⟨

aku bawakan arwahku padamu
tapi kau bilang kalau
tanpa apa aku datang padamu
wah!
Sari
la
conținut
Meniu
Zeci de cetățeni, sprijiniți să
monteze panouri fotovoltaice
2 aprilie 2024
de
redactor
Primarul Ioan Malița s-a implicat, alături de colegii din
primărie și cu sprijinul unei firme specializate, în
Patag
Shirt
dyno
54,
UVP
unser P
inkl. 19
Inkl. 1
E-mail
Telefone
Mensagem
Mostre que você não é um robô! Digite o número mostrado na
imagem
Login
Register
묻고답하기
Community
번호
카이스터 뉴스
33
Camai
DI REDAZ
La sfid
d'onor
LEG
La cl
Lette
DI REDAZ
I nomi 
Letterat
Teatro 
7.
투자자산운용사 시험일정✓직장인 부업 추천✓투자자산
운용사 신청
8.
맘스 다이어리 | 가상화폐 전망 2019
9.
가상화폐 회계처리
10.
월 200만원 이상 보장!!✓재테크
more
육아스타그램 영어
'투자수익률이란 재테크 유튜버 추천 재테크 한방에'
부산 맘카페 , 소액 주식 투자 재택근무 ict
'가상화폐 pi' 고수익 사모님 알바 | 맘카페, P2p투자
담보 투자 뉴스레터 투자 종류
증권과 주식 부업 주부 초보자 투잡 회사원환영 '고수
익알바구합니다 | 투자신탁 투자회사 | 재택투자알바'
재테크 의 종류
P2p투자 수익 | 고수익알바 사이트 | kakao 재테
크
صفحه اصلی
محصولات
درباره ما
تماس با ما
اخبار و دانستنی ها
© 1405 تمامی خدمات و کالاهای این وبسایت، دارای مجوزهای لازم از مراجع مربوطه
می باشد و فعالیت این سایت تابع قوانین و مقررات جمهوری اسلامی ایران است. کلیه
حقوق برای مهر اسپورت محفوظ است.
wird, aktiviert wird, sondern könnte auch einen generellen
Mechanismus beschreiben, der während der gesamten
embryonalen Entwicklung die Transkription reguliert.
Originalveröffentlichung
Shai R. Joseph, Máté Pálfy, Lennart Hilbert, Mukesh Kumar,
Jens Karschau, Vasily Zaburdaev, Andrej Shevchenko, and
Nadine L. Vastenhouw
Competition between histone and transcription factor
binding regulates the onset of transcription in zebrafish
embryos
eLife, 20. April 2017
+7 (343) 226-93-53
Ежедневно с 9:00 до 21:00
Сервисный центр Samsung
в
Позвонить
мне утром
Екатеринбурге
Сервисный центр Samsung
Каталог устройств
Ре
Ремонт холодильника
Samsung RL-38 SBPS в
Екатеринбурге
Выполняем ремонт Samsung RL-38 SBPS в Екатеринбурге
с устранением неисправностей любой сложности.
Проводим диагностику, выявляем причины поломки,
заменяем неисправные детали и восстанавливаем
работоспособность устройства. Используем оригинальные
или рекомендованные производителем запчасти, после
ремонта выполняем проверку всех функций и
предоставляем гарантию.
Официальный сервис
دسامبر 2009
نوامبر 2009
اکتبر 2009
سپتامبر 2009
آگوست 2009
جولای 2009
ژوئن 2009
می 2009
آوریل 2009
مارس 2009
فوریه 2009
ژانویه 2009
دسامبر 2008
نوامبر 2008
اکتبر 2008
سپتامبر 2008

⟩

Within the records, count the lines that include the word "가상화폐". Answer with the number only.

Your response
3